=== WHAT THE TASK ASKS ===
Find how many lines below hold "mushrooms", and give that number as the entire answer.

::: RECORDS FOR THIS TASK

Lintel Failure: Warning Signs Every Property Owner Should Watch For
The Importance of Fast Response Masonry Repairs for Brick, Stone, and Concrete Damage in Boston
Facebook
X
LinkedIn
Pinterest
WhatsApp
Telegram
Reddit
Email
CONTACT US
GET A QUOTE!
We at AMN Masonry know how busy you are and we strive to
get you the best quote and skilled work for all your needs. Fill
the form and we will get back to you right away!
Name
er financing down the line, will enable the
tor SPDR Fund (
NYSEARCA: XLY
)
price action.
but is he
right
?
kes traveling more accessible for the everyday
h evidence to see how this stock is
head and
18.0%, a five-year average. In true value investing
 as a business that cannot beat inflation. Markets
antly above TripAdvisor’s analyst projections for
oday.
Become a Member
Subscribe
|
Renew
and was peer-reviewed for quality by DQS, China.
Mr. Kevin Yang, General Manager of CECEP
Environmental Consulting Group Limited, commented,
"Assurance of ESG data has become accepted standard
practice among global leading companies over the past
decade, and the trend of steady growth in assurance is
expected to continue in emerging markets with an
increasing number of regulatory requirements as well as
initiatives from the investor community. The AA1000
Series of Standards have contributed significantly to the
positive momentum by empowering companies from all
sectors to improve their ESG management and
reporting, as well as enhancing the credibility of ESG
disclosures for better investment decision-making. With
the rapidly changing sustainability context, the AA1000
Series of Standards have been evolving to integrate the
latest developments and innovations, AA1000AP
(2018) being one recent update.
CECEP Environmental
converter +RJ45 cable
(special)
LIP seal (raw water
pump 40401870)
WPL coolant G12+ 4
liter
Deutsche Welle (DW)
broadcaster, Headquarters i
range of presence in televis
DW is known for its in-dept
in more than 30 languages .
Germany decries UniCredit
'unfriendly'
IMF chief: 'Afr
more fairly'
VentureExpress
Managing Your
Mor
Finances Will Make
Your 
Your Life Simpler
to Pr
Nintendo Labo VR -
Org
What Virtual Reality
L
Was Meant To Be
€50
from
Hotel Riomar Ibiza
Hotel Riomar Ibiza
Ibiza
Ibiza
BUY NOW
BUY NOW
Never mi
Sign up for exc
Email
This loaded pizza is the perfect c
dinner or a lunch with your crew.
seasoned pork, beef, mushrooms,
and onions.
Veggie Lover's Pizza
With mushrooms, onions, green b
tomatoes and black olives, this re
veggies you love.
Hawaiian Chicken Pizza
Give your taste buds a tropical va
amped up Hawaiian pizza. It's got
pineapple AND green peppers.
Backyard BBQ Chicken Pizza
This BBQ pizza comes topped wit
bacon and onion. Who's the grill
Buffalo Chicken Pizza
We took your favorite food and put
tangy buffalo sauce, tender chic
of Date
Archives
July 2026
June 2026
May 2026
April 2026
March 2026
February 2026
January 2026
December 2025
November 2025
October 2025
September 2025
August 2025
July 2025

::::::

=== ANSWER TO THE PROBLEM ===
2